▶ **Document section**
=== Section Start ===

The Fault Lies In The Brain
The idea of liking your thoughts in OCD isn’t unusual, but for Jo, it’s as if thinking she wants the thoughts prevents her from reaching her recovery goals. For instance, it makes her believe her OCD diagnosis is something else. As a result, she looks for reassurance repeatedly. But, of course, it’s not her fault she seeks reassurance, but her brain’s cortex. Since it’s the thinking part of the brain, it assesses situations. Then, it comes up with solutions to help with erroneous beliefs, but unfortunately, it doesn’t always suggest the right ones, as in Jo’s case.
So now picture Jo with her peers at university. Her cortex assesses she fears her problem is not ROCD when a guy grabs her attention, and she thinks he’s cute. That being so, her initial defence reaction to sudden groinal response is to seek reassurance. And so she calls her friend to ask, if deep down, she does not love her partner, Eric. Instead, she thinks she has a hidden problem with wanting to cheat on him.
But no matter how often her friend tells her ROCD is the theme of her obsessive thoughts, not about her, she still worries. It’s because Jo’s cortex continues to try to find the solution about desiring the thoughts. It thus erroneously communicates with the brain’s amygdala that something is amiss. In that case, her amygdala keeps producing a defence reaction (fight, flight, freeze) as though she must repeatedly seek reassurance to protect her relationship with Eric (the solution).
The Biology Of OCD
To help Jo, her therapist explains the biology of OCD. She tells her to think of an obsession as a mixture of intrusive thoughts and interpretations processed wrongly by the cortex and amygdala. The amygdala reacts to erroneous input from the subconscious while the cortex continues to find a solution, such as encouraging reassurance or checking online. Consequently, this biological interaction becomes repetitive through ritualising. Moreover, Jo’s therapist explains that analysing whether she has another problem, not OCD, is a compulsion that feeds it as well as reassurance-seeking and checking.
In addition to understanding the biology of OCD, it can further show how cognitive therapy and ERP can correct the disorder. More about this later.
I now want to explain erroneous desire amidst aversion in OCD. First, away from OCD, the brain’s nucleus accumbens can experience desire, producing the feel-good factor dopamine. But more to the point, it can also experience aversion, giving the impression that you can like and dislike something together. It might be certain foods, drinks, sensations, or something else. Second, a septum separates this part of the brain and is only a fraction of an inch thick. The divide shows how the nucleus accumbens creates the effect of liking something on one side and disliking it on the other side. It explains mixed feelings of being half-and-half about something, such as being in the middle about a specific person or thing where you can take it or leave it. So when referring to OCD, it shows it’s possible the nucleus accumbens influences like, dislike and mixed feelings about intrusive thoughts, causing distress and confusion.
But despite Jo’s new understanding of the nucleus accumbens, she is still bothered by increased arousal, making her believe even more that she does not have OCD. And this brings on terrible feelings of guilt. Nonetheless, there is another explanation. For example, it brings the problem to several hormones produced by the brain’s hypothalamus, which lies at the centre of the limbic system where the other brain regions mentioned are also nearby. It coordinates physiological processes, such as thirst, hunger and sleep, among other functions, and includes emotional states.

=== Section End ===

▶ **What you should do**
Please retype the OCD passage from "The Fault Lies" to "in Jo’s case." with no changes. The data after this point is separate from the OCD passage.

▶ **Collected material**
=== Section Start ===

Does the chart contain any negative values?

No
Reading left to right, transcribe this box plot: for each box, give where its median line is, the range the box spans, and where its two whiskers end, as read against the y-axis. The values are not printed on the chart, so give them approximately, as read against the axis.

=== Section End ===

▶ **Exercise solution**
The Fault Lies In The Brain
The idea of liking your thoughts in OCD isn’t unusual, but for Jo, it’s as if thinking she wants the thoughts prevents her from reaching her recovery goals. For instance, it makes her believe her OCD diagnosis is something else. As a result, she looks for reassurance repeatedly. But, of course, it’s not her fault she seeks reassurance, but her brain’s cortex. Since it’s the thinking part of the brain, it assesses situations. Then, it comes up with solutions to help with erroneous beliefs, but unfortunately, it doesn’t always suggest the right ones, as in Jo’s case.